A year ago, I called for us to “take off together in 2020”. Like many of you, I had not only committed myself to quite specific goals for the year, but also a correspondingly busy schedule. I thought I knew when, where, with whom and about what I would be negotiating and planning right through to the autumn.
I don’t need to explain to anyone why things turned out differently. There is no question what the defining event was in 2020. I won’t even have to mention the C word. Among the minor concerns at the beginning of the unfolding crisis for me was that I needed to suddenly rethink the recently finished manuscript for my new (German-language) book on the seven skills you need to survive in the digital ecosystem. I had thought for quite a few months that it was actually completed when, then, the coronavirus changed everything. The manuscript had to be revised, and this at a time when even the very near future was uncertain.
Among the far greater concerns were the questions: Will we all emerge from this crisis healthy? And will we even have jobs then? Here are my thought so far. In times of crisis, people like to hold on to what still works. And the Internet and modern IT work, at least we could always rely on that. Both have done much to prevent the crisis from hitting us even harder.
Bio and tech go together like rock’n’roll
I know no more about vaccines than I’ve learned from my daily media mix, but one thing I do know: With Windows 95, the search would have taken longer. That a company called BioNtech, of all companies, achieved a decisive breakthrough does not surprise me. We live in a time when biology and technology go together like rock’n’roll.

=== Task statement ===
Set down the full reflection on 2020 word for word. The data that follow come from a separate source and are unrelated to the reflection on 2020.

=== Data section ===
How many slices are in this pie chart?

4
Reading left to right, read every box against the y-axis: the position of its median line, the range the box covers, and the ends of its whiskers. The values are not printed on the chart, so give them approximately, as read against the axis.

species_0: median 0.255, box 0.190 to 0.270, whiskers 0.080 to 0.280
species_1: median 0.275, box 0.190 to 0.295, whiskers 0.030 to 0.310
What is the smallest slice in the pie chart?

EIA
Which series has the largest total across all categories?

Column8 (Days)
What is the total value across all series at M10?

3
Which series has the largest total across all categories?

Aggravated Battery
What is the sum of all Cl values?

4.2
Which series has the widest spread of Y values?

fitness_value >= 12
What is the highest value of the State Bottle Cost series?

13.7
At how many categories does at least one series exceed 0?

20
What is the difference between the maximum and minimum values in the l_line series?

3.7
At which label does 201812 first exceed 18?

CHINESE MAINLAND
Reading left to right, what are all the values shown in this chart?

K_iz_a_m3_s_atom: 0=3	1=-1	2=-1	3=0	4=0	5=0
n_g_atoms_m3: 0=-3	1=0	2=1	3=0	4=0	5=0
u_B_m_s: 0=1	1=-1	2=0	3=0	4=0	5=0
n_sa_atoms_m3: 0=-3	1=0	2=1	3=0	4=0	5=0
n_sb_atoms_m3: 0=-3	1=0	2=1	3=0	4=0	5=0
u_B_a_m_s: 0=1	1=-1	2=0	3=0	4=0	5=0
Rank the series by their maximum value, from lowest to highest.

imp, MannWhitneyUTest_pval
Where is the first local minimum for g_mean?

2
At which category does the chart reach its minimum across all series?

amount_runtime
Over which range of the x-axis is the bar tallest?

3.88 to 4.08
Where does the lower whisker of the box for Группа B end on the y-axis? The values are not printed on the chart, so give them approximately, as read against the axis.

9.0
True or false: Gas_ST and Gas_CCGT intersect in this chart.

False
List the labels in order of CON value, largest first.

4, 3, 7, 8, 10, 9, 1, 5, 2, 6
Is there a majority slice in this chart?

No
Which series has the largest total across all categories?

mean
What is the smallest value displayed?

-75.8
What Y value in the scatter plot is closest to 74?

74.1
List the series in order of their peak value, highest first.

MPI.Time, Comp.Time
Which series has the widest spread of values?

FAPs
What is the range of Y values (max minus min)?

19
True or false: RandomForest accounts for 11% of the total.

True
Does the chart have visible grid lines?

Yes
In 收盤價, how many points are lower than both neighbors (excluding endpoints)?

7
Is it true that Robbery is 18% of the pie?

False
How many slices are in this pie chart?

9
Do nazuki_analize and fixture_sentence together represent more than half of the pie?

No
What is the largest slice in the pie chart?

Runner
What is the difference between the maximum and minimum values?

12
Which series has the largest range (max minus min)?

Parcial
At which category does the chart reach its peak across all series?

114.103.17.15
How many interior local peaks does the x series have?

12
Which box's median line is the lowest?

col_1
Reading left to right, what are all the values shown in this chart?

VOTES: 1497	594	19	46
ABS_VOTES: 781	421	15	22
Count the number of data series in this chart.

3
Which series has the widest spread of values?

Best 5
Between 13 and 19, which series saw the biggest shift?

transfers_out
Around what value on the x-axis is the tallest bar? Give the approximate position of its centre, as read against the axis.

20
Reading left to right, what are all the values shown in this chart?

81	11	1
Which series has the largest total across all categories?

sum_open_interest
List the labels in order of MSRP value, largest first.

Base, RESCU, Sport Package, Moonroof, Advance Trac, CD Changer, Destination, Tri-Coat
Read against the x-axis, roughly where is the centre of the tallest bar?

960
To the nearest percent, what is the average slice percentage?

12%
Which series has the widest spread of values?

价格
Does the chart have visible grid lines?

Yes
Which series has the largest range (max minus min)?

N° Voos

=== Result of this task ===
A year ago, I called for us to “take off together in 2020”. Like many of you, I had not only committed myself to quite specific goals for the year, but also a correspondingly busy schedule. I thought I knew when, where, with whom and about what I would be negotiating and planning right through to the autumn.
I don’t need to explain to anyone why things turned out differently. There is no question what the defining event was in 2020. I won’t even have to mention the C word. Among the minor concerns at the beginning of the unfolding crisis for me was that I needed to suddenly rethink the recently finished manuscript for my new (German-language) book on the seven skills you need to survive in the digital ecosystem. I had thought for quite a few months that it was actually completed when, then, the coronavirus changed everything. The manuscript had to be revised, and this at a time when even the very near future was uncertain.
Among the far greater concerns were the questions: Will we all emerge from this crisis healthy? And will we even have jobs then? Here are my thought so far. In times of crisis, people like to hold on to what still works. And the Internet and modern IT work, at least we could always rely on that. Both have done much to prevent the crisis from hitting us even harder.
Bio and tech go together like rock’n’roll
I know no more about vaccines than I’ve learned from my daily media mix, but one thing I do know: With Windows 95, the search would have taken longer. That a company called BioNtech, of all companies, achieved a decisive breakthrough does not surprise me. We live in a time when biology and technology go together like rock’n’roll.